__Work required__
Copy every line of the data below exactly as given, except for the pictures.
——
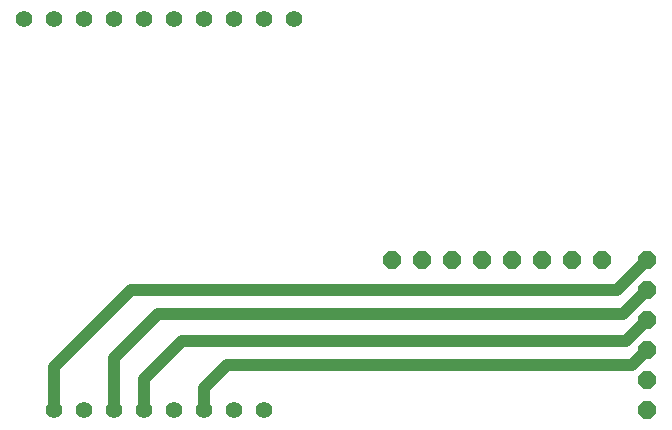
<source format=gbr>
G04 EAGLE Gerber RS-274X export*
G75*
%MOMM*%
%FSLAX34Y34*%
%LPD*%
%INBottom Copper*%
%IPPOS*%
%AMOC8*
5,1,8,0,0,1.08239X$1,22.5*%
G01*
%ADD10C,1.408000*%
%ADD11P,1.649562X8X22.500000*%
%ADD12C,1.000000*%


D10*
X95250Y25400D03*
X69850Y25400D03*
X120650Y25400D03*
X146050Y25400D03*
X171450Y25400D03*
X196850Y25400D03*
X222250Y25400D03*
X44450Y25400D03*
X247650Y356870D03*
X222250Y356870D03*
X196850Y356870D03*
X171450Y356870D03*
X146050Y356870D03*
X120650Y356870D03*
X95250Y356870D03*
X69850Y356870D03*
X44450Y356870D03*
X19050Y356870D03*
D11*
X546100Y152400D03*
X546100Y127000D03*
X546100Y101600D03*
X546100Y76200D03*
X508000Y152400D03*
X482600Y152400D03*
X457200Y152400D03*
X431800Y152400D03*
X406400Y152400D03*
X381000Y152400D03*
X355600Y152400D03*
X330200Y152400D03*
X546100Y50800D03*
X546100Y25400D03*
D12*
X109220Y127000D02*
X44450Y62230D01*
X44450Y25400D01*
X520700Y127000D02*
X546100Y152400D01*
X520700Y127000D02*
X109220Y127000D01*
X132080Y106680D02*
X95250Y69850D01*
X95250Y25400D01*
X525780Y106680D02*
X546100Y127000D01*
X525780Y106680D02*
X132080Y106680D01*
X152400Y83820D02*
X120650Y52070D01*
X120650Y25400D01*
X528320Y83820D02*
X546100Y101600D01*
X528320Y83820D02*
X152400Y83820D01*
X171450Y44450D02*
X171450Y25400D01*
X533400Y63500D02*
X546100Y76200D01*
X190500Y63500D02*
X171450Y44450D01*
X190500Y63500D02*
X533400Y63500D01*
M02*

</source>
——
__Completed task__
<source format=gbr>
G04 EAGLE Gerber RS-274X export*
G75*
%MOMM*%
%FSLAX34Y34*%
%LPD*%
%INBottom Copper*%
%IPPOS*%
%AMOC8*
5,1,8,0,0,1.08239X$1,22.5*%
G01*
%ADD10C,1.408000*%
%ADD11P,1.649562X8X22.500000*%
%ADD12C,1.000000*%


D10*
X95250Y25400D03*
X69850Y25400D03*
X120650Y25400D03*
X146050Y25400D03*
X171450Y25400D03*
X196850Y25400D03*
X222250Y25400D03*
X44450Y25400D03*
X247650Y356870D03*
X222250Y356870D03*
X196850Y356870D03*
X171450Y356870D03*
X146050Y356870D03*
X120650Y356870D03*
X95250Y356870D03*
X69850Y356870D03*
X44450Y356870D03*
X19050Y356870D03*
D11*
X546100Y152400D03*
X546100Y127000D03*
X546100Y101600D03*
X546100Y76200D03*
X508000Y152400D03*
X482600Y152400D03*
X457200Y152400D03*
X431800Y152400D03*
X406400Y152400D03*
X381000Y152400D03*
X355600Y152400D03*
X330200Y152400D03*
X546100Y50800D03*
X546100Y25400D03*
D12*
X109220Y127000D02*
X44450Y62230D01*
X44450Y25400D01*
X520700Y127000D02*
X546100Y152400D01*
X520700Y127000D02*
X109220Y127000D01*
X132080Y106680D02*
X95250Y69850D01*
X95250Y25400D01*
X525780Y106680D02*
X546100Y127000D01*
X525780Y106680D02*
X132080Y106680D01*
X152400Y83820D02*
X120650Y52070D01*
X120650Y25400D01*
X528320Y83820D02*
X546100Y101600D01*
X528320Y83820D02*
X152400Y83820D01*
X171450Y44450D02*
X171450Y25400D01*
X533400Y63500D02*
X546100Y76200D01*
X190500Y63500D02*
X171450Y44450D01*
X190500Y63500D02*
X533400Y63500D01*
M02*

</source>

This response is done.